◆ Task data
- - -

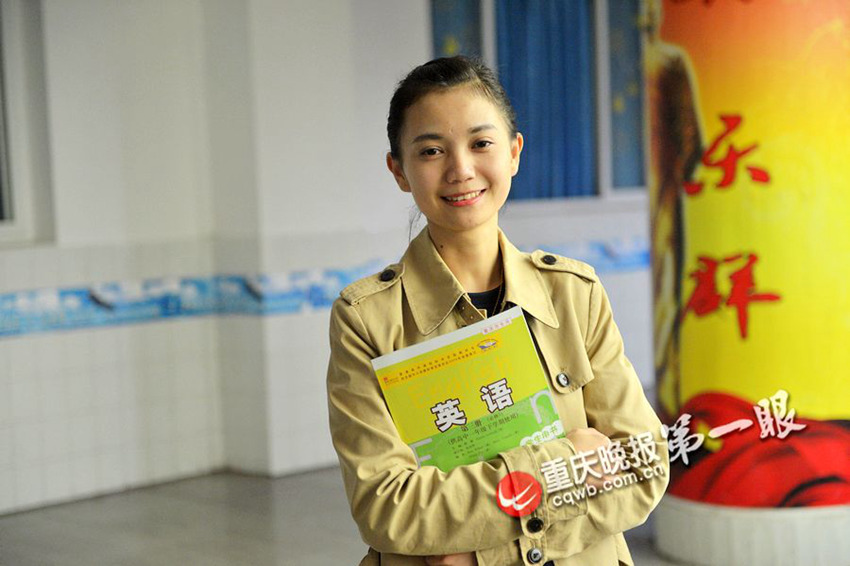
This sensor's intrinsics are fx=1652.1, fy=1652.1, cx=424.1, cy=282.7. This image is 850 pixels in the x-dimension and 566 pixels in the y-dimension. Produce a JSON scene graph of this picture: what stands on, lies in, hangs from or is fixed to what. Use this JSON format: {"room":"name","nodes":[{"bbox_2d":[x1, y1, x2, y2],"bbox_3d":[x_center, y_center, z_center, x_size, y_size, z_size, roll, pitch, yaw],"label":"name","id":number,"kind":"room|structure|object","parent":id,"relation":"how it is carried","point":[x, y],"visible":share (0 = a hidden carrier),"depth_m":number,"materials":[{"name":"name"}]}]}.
{"room":"hallway","nodes":[
{"label":"hallway","id":0,"kind":"room"},
{"bbox_2d":[0,0,658,515],"bbox_3d":[-0.926,-0.670,7.760,8.496,3.192,0.390,-6,6,-43],"label":"wall","id":1,"kind":"structure","parent":0,"point":[84,337],"depth_m":7.60,"materials":[{"name":"white paint"}]},
{"bbox_2d":[0,0,54,246],"bbox_3d":[-2.223,-0.806,6.939,1.392,1.422,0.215,-6,6,-43],"label":"window","id":2,"kind":"structure","parent":1,"relation":"in","point":[20,228],"depth_m":7.32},
{"bbox_2d":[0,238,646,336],"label":"tile border","id":3,"kind":"object","parent":1,"relation":"attached to","point":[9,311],"visible":0.67,"depth_m":7.50,"materials":[{"name":"blue tile"}]},
{"bbox_2d":[430,0,647,203],"bbox_3d":[0.725,-1.131,9.105,1.409,1.549,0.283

- - -

◆ About this task
Please print each record above again exactly, but omit any pictures.

◆ Exercise solution
This sensor's intrinsics are fx=1652.1, fy=1652.1, cx=424.1, cy=282.7. This image is 850 pixels in the x-dimension and 566 pixels in the y-dimension. Produce a JSON scene graph of this picture: what stands on, lies in, hangs from or is fixed to what. Use this JSON format: {"room":"name","nodes":[{"bbox_2d":[x1, y1, x2, y2],"bbox_3d":[x_center, y_center, z_center, x_size, y_size, z_size, roll, pitch, yaw],"label":"name","id":number,"kind":"room|structure|object","parent":id,"relation":"how it is carried","point":[x, y],"visible":share (0 = a hidden carrier),"depth_m":number,"materials":[{"name":"name"}]}]}.
{"room":"hallway","nodes":[
{"label":"hallway","id":0,"kind":"room"},
{"bbox_2d":[0,0,658,515],"bbox_3d":[-0.926,-0.670,7.760,8.496,3.192,0.390,-6,6,-43],"label":"wall","id":1,"kind":"structure","parent":0,"point":[84,337],"depth_m":7.60,"materials":[{"name":"white paint"}]},
{"bbox_2d":[0,0,54,246],"bbox_3d":[-2.223,-0.806,6.939,1.392,1.422,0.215,-6,6,-43],"label":"window","id":2,"kind":"structure","parent":1,"relation":"in","point":[20,228],"depth_m":7.32},
{"bbox_2d":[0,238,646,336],"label":"tile border","id":3,"kind":"object","parent":1,"relation":"attached to","point":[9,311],"visible":0.67,"depth_m":7.50,"materials":[{"name":"blue tile"}]},
{"bbox_2d":[430,0,647,203],"bbox_3d":[0.725,-1.131,9.105,1.409,1.549,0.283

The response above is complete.